Mr Biden’s aim in the war is unclear. His administration has stopped talking about helping Ukraine to “win”, and instead speaks of preventing it from being defeated. It is delivering himars in small packages of four launchers at a time. (It claims it needs time to train Ukrainian forces.) But Mr Biden’s main concern is to avoid a direct conflict between nato and a nuclear-armed Russia. America has demanded assurances that the 84km-range gmlrs munitions provided with himars will not be fired at Russian territory; it has so far refused to provide the atacms munition which has a range of about 300km.

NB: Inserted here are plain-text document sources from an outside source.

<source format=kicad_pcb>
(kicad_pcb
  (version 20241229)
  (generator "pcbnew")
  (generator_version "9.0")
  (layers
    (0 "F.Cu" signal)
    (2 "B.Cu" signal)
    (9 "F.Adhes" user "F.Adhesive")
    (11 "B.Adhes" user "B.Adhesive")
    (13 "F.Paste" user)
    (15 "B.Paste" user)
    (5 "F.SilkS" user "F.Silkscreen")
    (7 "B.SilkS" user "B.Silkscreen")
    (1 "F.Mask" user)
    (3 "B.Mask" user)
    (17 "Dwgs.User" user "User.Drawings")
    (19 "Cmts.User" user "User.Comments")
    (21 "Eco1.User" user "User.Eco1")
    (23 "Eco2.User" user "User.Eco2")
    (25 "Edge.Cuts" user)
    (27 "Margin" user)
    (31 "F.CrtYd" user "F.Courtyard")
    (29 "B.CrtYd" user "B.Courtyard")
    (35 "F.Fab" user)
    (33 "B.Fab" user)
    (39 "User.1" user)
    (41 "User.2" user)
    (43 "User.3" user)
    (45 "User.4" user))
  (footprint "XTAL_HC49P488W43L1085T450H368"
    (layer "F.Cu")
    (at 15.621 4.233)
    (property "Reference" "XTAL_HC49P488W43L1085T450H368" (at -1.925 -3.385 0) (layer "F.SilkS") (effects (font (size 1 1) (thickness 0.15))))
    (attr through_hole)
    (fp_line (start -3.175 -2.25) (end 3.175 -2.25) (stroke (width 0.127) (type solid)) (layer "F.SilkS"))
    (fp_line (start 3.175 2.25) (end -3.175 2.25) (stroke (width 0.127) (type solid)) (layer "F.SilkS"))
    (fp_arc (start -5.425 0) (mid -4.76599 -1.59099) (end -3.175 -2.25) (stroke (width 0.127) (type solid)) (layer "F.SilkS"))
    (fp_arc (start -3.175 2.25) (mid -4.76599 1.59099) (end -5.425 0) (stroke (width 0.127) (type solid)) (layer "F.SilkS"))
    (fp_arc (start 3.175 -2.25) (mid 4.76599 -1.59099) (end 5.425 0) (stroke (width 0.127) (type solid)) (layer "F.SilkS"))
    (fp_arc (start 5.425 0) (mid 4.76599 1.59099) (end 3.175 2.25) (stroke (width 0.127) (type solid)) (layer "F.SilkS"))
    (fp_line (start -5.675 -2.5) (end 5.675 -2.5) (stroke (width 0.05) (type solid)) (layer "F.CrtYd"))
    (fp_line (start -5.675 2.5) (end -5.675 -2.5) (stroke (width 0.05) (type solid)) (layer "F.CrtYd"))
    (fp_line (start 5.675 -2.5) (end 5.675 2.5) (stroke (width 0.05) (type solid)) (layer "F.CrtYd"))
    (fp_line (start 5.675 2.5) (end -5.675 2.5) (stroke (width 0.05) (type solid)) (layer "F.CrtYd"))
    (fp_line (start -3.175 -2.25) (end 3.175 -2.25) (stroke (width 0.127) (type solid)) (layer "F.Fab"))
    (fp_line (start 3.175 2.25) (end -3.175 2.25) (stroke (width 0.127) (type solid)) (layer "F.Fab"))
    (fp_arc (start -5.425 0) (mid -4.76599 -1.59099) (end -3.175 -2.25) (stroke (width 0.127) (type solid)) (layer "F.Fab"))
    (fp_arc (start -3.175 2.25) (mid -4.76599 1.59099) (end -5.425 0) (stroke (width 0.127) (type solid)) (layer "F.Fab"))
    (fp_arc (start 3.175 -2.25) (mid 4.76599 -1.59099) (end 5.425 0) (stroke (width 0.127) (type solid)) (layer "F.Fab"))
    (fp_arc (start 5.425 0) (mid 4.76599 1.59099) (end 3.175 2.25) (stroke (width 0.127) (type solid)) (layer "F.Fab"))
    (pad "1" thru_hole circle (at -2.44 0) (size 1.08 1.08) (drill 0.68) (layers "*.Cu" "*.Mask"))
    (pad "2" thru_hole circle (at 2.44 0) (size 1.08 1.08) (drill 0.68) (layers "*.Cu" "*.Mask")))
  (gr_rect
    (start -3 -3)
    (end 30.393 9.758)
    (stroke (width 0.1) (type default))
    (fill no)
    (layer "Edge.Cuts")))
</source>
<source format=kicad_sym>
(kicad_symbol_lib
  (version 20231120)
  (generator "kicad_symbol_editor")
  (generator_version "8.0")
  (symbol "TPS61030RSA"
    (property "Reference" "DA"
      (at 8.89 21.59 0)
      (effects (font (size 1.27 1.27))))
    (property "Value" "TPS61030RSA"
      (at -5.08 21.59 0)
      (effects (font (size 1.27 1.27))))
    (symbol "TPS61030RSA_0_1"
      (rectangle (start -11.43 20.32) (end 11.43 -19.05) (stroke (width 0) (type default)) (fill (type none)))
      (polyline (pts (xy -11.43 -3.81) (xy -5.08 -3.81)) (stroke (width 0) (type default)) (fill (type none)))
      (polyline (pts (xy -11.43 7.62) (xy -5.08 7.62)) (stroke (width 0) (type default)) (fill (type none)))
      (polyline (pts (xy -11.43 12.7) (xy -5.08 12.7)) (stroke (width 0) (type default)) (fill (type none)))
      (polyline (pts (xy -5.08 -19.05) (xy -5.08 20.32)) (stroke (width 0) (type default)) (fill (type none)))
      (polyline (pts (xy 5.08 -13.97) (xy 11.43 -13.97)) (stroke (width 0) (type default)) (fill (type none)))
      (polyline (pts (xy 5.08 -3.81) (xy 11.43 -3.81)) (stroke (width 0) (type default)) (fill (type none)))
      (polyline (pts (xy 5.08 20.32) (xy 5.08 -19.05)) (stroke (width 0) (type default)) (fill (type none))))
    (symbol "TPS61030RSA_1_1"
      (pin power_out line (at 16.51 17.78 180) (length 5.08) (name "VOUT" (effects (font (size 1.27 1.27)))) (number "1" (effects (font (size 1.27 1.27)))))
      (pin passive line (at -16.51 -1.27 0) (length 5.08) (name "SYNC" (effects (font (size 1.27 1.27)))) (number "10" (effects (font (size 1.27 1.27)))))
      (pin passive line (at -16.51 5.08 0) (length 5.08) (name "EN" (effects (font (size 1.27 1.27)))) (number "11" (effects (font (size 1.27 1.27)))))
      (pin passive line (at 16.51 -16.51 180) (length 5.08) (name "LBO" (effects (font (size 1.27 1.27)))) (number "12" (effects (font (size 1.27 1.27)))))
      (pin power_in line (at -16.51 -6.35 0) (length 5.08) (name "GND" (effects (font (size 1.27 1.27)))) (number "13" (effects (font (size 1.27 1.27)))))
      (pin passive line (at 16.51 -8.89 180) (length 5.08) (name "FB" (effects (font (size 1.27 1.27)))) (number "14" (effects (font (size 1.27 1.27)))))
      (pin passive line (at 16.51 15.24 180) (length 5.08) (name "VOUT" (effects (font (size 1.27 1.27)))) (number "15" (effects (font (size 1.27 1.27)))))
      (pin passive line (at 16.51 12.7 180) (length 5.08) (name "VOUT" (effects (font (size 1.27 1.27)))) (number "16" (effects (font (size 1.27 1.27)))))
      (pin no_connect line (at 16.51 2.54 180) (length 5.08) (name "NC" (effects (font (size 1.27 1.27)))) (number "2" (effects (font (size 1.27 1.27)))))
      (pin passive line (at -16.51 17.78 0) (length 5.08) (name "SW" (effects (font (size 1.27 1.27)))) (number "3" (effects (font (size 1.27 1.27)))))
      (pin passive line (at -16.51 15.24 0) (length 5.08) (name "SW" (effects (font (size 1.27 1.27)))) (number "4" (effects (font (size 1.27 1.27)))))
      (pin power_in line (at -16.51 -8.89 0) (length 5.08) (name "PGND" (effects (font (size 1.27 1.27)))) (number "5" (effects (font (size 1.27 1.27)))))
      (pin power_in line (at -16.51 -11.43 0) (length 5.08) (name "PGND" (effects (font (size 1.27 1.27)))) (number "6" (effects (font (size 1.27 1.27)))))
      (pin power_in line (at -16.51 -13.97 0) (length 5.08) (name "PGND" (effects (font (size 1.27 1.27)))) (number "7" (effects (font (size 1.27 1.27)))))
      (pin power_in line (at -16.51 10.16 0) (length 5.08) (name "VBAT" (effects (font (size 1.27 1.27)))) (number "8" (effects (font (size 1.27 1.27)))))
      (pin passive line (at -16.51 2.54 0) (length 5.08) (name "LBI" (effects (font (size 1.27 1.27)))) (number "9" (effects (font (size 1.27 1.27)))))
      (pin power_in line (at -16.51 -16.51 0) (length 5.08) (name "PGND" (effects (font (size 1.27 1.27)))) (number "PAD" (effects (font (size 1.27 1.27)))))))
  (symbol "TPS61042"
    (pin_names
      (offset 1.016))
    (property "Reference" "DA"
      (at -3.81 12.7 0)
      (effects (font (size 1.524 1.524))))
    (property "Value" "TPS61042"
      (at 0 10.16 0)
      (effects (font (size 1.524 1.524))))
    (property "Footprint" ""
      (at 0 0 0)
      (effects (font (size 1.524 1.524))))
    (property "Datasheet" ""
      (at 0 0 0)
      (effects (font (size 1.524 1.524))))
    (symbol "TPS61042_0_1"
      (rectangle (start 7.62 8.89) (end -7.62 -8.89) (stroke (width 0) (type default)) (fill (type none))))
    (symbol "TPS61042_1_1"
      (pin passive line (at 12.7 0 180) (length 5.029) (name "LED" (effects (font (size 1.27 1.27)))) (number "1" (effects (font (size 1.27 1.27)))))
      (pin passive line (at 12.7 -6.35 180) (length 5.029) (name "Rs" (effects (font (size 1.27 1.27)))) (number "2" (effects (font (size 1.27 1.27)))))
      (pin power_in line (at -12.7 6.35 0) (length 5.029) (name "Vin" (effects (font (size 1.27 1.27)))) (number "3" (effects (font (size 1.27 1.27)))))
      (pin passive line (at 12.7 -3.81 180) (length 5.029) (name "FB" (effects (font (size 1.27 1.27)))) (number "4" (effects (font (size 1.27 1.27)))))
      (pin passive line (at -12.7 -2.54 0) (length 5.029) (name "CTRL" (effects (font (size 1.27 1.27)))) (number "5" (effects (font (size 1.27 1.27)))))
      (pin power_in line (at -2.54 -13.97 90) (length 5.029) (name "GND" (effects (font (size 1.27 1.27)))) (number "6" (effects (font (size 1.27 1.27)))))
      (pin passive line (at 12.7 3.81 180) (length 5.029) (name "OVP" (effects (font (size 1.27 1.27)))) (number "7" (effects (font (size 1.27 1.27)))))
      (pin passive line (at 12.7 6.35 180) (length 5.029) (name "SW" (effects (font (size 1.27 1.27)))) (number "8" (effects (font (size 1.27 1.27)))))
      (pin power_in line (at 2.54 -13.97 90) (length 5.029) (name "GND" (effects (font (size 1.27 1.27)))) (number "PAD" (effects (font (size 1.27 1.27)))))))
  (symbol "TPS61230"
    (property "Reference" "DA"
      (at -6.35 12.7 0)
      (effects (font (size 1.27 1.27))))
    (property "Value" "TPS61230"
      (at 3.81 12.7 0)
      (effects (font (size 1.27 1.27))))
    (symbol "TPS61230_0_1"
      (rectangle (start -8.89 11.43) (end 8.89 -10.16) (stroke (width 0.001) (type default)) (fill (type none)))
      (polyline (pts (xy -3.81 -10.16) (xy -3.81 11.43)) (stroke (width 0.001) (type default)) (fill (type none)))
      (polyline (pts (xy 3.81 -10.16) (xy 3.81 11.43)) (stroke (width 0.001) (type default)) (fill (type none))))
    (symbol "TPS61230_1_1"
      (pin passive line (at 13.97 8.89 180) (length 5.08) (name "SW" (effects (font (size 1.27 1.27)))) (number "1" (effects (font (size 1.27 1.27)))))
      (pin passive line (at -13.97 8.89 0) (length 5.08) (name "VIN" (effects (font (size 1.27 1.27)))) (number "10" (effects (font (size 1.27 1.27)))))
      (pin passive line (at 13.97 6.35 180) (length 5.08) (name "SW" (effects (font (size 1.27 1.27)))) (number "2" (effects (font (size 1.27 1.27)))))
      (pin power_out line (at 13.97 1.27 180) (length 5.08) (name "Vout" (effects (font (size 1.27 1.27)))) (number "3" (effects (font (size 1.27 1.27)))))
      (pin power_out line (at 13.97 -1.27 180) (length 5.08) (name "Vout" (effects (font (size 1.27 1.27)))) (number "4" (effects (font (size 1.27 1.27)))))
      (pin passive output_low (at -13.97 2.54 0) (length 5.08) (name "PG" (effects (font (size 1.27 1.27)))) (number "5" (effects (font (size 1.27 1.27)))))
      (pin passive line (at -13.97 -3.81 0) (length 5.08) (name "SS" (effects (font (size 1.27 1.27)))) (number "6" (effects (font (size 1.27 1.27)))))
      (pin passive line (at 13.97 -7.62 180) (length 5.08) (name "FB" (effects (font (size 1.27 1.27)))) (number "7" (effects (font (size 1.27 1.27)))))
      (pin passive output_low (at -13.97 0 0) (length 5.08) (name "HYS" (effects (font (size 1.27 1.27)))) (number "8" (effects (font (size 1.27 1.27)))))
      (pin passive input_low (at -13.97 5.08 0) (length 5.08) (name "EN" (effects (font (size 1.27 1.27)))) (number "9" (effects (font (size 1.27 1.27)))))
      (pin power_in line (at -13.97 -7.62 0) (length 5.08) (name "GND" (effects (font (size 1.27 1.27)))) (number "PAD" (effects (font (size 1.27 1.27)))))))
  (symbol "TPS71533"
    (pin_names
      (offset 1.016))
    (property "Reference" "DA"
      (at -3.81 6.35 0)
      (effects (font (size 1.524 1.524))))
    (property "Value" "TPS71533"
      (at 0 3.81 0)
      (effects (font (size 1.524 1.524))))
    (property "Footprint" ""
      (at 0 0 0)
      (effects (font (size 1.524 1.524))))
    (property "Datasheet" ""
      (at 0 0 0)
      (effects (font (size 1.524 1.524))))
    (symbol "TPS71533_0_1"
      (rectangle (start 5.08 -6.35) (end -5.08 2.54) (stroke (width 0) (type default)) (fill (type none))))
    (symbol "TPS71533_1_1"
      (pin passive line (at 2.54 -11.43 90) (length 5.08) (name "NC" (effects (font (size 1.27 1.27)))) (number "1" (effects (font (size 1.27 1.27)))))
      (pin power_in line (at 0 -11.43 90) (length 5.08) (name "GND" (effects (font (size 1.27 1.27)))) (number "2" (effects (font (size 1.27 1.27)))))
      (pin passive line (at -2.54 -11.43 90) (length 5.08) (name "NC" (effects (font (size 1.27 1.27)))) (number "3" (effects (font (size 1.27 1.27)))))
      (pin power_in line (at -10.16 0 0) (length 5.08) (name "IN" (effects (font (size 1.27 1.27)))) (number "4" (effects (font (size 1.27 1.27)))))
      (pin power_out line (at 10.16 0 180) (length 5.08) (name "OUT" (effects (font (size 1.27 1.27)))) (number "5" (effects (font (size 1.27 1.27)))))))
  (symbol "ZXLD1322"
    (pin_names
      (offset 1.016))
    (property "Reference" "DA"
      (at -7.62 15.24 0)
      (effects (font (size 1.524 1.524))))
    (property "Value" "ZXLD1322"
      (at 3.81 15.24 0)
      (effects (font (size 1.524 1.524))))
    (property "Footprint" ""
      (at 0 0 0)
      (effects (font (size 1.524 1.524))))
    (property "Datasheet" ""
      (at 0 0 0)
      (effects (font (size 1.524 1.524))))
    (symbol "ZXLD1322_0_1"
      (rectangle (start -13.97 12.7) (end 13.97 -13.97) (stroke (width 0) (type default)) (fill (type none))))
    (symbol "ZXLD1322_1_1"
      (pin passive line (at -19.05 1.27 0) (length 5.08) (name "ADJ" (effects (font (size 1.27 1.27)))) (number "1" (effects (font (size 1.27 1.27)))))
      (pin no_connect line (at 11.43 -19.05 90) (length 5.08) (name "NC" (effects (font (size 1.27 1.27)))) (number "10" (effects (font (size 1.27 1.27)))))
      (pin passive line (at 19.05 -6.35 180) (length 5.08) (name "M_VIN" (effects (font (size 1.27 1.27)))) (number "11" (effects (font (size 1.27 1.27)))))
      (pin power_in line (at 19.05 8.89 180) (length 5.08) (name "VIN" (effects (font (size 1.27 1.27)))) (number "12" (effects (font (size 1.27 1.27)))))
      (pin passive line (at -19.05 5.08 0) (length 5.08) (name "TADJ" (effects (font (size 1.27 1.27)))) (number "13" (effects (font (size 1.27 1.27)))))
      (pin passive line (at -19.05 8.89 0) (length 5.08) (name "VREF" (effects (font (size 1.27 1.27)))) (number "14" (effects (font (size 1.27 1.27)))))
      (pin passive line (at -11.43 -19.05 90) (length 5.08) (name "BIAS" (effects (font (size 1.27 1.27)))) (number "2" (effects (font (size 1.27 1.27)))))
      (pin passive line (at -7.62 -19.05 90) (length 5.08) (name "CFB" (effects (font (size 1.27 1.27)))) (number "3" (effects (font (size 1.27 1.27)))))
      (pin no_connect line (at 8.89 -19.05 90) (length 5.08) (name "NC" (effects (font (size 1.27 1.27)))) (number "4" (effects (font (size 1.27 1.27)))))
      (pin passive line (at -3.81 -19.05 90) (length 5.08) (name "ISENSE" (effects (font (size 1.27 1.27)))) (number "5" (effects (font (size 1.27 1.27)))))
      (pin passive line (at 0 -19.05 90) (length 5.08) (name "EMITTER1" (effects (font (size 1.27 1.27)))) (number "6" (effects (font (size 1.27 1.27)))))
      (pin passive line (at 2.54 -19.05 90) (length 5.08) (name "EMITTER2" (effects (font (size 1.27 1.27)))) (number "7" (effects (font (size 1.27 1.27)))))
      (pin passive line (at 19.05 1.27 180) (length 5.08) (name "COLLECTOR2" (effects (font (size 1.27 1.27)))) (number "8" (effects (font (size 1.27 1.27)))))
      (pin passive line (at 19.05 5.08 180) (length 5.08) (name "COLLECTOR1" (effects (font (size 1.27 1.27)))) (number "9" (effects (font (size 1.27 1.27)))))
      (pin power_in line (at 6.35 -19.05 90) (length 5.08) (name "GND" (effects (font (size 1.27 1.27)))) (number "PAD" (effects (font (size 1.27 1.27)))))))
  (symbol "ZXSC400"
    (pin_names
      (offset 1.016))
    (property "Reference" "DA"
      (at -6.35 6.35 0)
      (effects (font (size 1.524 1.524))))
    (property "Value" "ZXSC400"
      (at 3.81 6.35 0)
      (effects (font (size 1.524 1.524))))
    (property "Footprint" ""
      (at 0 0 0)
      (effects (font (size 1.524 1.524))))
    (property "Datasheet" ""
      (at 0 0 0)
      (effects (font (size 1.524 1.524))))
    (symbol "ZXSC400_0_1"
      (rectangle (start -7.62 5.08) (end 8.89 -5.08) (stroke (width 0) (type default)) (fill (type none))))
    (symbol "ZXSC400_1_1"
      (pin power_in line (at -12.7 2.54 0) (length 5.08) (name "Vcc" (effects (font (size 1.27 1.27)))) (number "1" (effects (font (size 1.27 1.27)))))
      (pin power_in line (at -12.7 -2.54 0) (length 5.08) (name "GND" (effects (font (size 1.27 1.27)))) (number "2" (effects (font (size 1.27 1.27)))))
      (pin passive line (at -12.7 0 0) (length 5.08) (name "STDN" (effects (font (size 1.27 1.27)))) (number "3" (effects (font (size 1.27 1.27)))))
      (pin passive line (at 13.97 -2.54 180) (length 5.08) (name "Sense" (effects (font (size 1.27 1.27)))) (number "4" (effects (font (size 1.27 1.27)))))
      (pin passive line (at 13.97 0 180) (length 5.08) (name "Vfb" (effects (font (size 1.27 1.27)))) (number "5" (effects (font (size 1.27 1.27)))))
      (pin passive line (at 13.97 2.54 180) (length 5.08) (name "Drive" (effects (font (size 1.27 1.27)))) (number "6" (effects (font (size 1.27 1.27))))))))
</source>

To some the war is unwinnable. They say the Biden administration should make haste to find a diplomatic deal. But for Ukraine’s supporters, whether Democratic or Republican, the answer is for Mr Biden to hurry up and win: give Ukraine more military help, do it faster and accept more risk. Mr Edelman has this warning for the Biden team: “If they think stalemate is the answer, or even if they are not intentionally playing for a stalemate, they’re going to lose on the battlefield, and they’re going to lose the battle for public opinion at home.”